TROUBLED frozen food retailer Iceland has issued another profits warning to the City - saying sales across the chain were continuing to fall.

The group said pre-tax profits for the 15-month period to the end of March would not exceed £40m before exceptional and goodwill costs.

In January, Iceland's chief executive, Bill Grimsey, said he expected profits for the period to come in below £62m.

Mr Grimsey said the chain was suffering from lower sales, higher costs, and lower margins. Cost savings from Iceland's merger with cash and carry group Booker would be half the level previously expected.

Like-for-like sales over the ten weeks to last Saturday were 3.2 per cent lower than over the same period last year.

Mr Grimsey said he now expected like-for-like sales to drop by 3.7 per cent over the 15 months, compared to his earlier forecast of a 2.5 per cent fall.

The drop in sales alone would wipe £2.7m from profits.

Iceland, which is due to report over a 15-month period because of changes to its accounting timetable, said operating profits for the full year to December 31, were £57m, compared to £77.4m the year before.

Mr Grimsey joined Iceland as chief executive in December, filling the vacancy created when Stuart Rose left to join retail group Arcadia.

A month after Mr Grimsey joined, chairman Malcolm Walker resigned in the wake of his decision to sell four million shares before Iceland released disappointing Christmas sales figures.

In January's profits warning, Iceland said it would go back on the previous management's strategy to increase its organic ranges.

Yesterday, Mr Grimsey said sales across Iceland's 760 stores had continued to fall because of increased competition from other supermarkets.

However, he promised an aggressive marketing campaign at Easter to steady sales.

He said a new management team, bolstered by the recruitment of two directors from his previous employer, the DIY chain Wickes, would unveil a new strategy in June to lead the business to recovery.

Mr Grimsey added: "Since we issued the statement in January we have had a closer look at the books with Ernst & Young and, regrettably, we have now had to say that profits will not exceed £40m.

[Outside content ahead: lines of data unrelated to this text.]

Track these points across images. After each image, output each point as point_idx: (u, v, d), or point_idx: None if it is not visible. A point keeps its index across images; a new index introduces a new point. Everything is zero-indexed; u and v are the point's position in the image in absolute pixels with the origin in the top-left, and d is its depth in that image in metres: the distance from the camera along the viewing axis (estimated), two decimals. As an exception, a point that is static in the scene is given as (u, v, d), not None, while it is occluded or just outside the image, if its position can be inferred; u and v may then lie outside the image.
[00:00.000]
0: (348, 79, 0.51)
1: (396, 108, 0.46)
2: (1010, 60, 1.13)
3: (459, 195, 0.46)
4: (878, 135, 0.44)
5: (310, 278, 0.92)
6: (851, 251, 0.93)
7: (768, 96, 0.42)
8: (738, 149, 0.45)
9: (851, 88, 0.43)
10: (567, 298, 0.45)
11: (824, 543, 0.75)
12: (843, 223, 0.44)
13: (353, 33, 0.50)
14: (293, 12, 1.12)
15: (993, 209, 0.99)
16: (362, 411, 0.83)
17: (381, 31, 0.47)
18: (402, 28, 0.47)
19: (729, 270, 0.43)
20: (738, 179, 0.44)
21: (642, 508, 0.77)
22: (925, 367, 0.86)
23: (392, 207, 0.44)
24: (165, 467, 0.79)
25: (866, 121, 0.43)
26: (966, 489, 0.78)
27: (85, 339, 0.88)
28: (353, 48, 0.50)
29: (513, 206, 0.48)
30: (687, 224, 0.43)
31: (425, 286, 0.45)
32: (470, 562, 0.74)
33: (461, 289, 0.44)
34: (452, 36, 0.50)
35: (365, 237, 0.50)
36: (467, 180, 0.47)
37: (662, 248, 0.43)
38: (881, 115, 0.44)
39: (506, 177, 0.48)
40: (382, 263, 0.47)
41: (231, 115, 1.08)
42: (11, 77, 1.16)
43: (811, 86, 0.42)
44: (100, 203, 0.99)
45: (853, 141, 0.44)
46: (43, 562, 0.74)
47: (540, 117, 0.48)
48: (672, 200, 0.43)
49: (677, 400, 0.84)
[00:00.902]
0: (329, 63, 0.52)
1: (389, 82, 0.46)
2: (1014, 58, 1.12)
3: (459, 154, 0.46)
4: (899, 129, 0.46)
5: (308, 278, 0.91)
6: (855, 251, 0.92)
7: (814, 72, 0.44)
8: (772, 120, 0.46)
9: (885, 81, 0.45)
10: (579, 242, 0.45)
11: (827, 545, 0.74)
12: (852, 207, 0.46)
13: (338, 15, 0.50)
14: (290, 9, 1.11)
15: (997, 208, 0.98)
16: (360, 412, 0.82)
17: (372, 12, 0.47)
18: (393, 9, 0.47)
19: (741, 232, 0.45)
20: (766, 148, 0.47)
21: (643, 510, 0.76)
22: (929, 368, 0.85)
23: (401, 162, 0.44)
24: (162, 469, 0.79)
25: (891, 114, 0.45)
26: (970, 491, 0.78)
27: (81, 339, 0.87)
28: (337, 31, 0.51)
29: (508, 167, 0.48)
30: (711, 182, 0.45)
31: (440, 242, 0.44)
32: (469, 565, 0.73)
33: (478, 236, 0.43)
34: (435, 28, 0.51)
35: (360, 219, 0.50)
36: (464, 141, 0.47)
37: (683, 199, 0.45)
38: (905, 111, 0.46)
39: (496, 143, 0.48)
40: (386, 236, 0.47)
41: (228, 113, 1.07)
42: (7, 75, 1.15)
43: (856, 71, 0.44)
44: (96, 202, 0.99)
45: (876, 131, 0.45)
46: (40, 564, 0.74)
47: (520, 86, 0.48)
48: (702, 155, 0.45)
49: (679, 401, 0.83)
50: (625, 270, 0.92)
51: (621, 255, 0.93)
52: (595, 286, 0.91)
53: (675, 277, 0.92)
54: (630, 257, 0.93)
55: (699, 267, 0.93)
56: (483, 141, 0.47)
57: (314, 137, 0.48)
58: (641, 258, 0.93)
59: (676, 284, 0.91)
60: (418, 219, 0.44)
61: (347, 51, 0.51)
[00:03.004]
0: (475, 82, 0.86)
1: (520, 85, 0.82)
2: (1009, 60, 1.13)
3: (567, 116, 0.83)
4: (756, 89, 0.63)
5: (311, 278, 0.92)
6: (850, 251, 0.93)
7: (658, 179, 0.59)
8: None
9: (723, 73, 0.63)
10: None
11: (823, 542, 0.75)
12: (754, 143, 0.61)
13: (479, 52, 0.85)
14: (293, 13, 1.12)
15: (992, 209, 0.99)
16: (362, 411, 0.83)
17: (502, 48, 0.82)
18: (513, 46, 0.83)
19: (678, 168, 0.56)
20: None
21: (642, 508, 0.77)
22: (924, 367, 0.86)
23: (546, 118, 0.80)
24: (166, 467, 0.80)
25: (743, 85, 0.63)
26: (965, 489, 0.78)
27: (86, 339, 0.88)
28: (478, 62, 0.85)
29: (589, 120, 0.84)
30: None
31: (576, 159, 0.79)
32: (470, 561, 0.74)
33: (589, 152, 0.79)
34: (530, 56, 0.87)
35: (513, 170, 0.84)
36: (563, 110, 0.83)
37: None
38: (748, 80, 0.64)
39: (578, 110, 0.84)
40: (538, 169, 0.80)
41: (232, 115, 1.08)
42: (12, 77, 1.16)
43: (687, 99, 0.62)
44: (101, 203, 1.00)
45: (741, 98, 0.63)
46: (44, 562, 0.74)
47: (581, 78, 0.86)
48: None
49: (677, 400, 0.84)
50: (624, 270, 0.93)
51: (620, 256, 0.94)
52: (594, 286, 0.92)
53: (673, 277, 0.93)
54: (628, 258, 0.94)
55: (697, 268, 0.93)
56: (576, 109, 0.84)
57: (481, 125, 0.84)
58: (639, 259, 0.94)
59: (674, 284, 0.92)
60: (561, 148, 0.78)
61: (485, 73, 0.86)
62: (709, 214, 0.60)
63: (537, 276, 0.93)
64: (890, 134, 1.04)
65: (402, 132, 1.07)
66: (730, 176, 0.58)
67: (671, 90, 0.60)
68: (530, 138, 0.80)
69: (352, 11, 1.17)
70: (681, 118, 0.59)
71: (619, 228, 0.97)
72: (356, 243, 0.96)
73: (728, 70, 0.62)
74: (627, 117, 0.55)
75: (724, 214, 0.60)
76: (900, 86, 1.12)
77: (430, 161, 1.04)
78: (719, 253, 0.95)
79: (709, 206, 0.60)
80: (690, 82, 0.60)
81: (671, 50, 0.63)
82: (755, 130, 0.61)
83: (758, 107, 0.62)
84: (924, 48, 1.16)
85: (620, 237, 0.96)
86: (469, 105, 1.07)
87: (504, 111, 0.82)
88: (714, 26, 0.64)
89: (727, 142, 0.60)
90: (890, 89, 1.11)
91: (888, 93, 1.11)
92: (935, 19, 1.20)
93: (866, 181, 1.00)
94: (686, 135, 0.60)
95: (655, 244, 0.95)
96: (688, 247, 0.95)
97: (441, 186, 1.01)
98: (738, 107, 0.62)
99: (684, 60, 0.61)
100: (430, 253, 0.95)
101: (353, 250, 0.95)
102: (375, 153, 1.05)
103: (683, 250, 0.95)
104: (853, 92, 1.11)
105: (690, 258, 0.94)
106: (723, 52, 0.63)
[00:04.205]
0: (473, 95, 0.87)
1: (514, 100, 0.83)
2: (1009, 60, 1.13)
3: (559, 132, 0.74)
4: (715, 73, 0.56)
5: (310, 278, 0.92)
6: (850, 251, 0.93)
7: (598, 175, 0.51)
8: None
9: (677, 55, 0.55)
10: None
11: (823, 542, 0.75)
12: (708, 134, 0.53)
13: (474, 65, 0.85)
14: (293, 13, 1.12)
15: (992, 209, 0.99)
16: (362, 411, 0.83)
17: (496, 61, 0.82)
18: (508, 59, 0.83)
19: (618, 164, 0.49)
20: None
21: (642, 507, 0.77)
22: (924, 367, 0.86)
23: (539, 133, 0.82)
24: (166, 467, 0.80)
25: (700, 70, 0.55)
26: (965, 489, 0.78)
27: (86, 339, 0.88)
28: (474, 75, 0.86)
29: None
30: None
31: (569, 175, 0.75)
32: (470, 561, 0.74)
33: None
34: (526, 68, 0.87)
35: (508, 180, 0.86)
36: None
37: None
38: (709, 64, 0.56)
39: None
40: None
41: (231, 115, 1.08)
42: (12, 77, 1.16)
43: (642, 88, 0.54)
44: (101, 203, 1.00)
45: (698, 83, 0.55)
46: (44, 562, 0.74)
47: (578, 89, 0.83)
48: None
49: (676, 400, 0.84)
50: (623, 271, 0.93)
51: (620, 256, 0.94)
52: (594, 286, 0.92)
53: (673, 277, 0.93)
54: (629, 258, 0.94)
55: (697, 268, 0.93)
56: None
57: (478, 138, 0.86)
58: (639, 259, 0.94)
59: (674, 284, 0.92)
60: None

"But these figures are historical. I am now concentrating on getting the right team around me in order to come back with a strong statement in June."

The new strategy is likely to focus on getting Iceland back to its roots, and building on the benefits of the merger with Booker, where sales have remained stable.

Iceland has decided to switch to figures for the 15 months to March 31 in an effort to put Iceland and Booker on the same financial calendar.

Figures issued yesterday for the second half of 2000, showed the enlarged group's turnover for the year rose to £3.9bn compared to £1.9bn, boosted by the inclusion of £1.9bn sales from Booker.

The group made a pre-tax loss of £24.6m, distorted by the impact of exceptional and goodwill costs in the second half which amounted to £48.9m.